AUGUST 7, 2000 VOLUME 8, NUMBER 6
Last week Elder Law Issues reported on a government study of nursing home staffing and safety. This week we continue that report. The full DHHS/HCFA report is now online.]
As described last week, the Department of Health and Human Services report recommends minimum staffing levels for nursing aides, Registered Nurses and Licensed Practical Nurses in nursing homes. It also suggests optimum levels. Almost two-thirds of U.S. nursing homes fall below those optimum staffing levels, and about half are below even the minimum levels for RNs and LPNs.
Why are staffing levels so low? Part of the problem, according to the government report, is the government itself. In recent years the federal Medicare and Medicaid programs have moved aggressively to cut medical costs, with particular emphasis on long-term care costs. Particularly notable was the Balanced Budget Act of 1997, which reduced government spending largely through reductions in Medicare and Medicaid financing, and with particular emphasis on long-term care, hospital care and drug costs. One result: many nursing homes can not afford adequate staffing.
A related problem in recent years has been the growing number of individual nursing homes, regional and national nursing home chains facing financial difficulties. A number of national chains have filed bankruptcy proceedings in the past eighteen months. Vencor, Sun Healthcare, Integrated Health Services and Mariner Post-Acute Network, four of the largest chains in the country, all filed for bankruptcy protection during that time period. Combined, these troubled organizations operated well over a thousand nursing homes.
The DHHS study looked at staffing ratios in those financially troubled nursing homes as compared to other chains and individual homes. Not surprisingly, staffing in the bankrupt chains decreased in the last four years—but so did staffing levels in the non-bankrupt chain facilities. Staffing levels in non-chain nursing homes, meanwhile, increased slightly during the same time period.
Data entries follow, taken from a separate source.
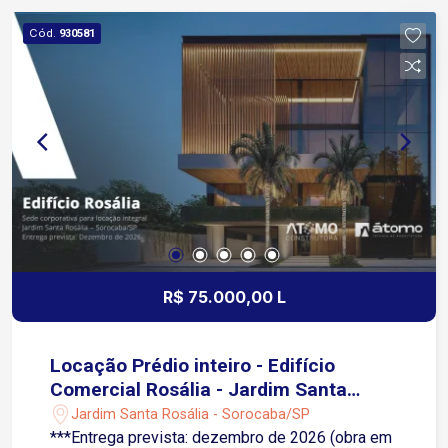
de Sorocaba Fácil acesso à Avenida Dom Aguirre
Cód.
930581
em cerca de 7 minutos Aproximadamente 10
minutos da Rodovia Castelo Branco Região
próxima a supermercados, farmácias, escolas,
hospitais, padarias, restaurantes e diversos
comércios e serviços Transporte público nas
proximidades, facilitando o deslocamento para
diferentes regiões da cidade
R$ 75.000,00 L
Locação Prédio inteiro - Edifício
Comercial Rosália - Jardim Santa
Rosália - Sorocaba/SP
Jardim Santa Rosália - Sorocaba/SP
***Entrega prevista: dezembro de 2026 (obra em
What will Congress and the Administration do about the decline in nursing home staffing? Republican Senator Chuck Grassley of Iowa, Chairman of the Senate’s Special Committee on Aging, provided one preview. In a press release issued days after the report was received, the Senator intoned that “the suffering of nursing home residents is intolerable. Bedsores and malnutrition turn the stomach and hurt the conscience. They beg for a solution, the sooner, the better.”
Senator Grassley “plans to look into options to encourage states to increase Medicaid rates for nursing homes if they agree to hire more staff with the increased rates.” In addition, the Senator promises to consider giving the nursing home industry back some of the money cut from Medicare budgets by the Republicans’ “Balanced Budget Act of 1997″—provided that the nursing home industry uses the money to hire more staff.
Will this solve the nursing home staffing problem? Perhaps. Direct government regulation may work better. In those states with minimum staffing requirements, the report indicates that staffing approaches the levels deemed acceptable by its analysis. But if staffing levels are increased by government order, but no new money is added to the system, those nursing homes already experiencing financial difficulties can hardly be expected to thrive.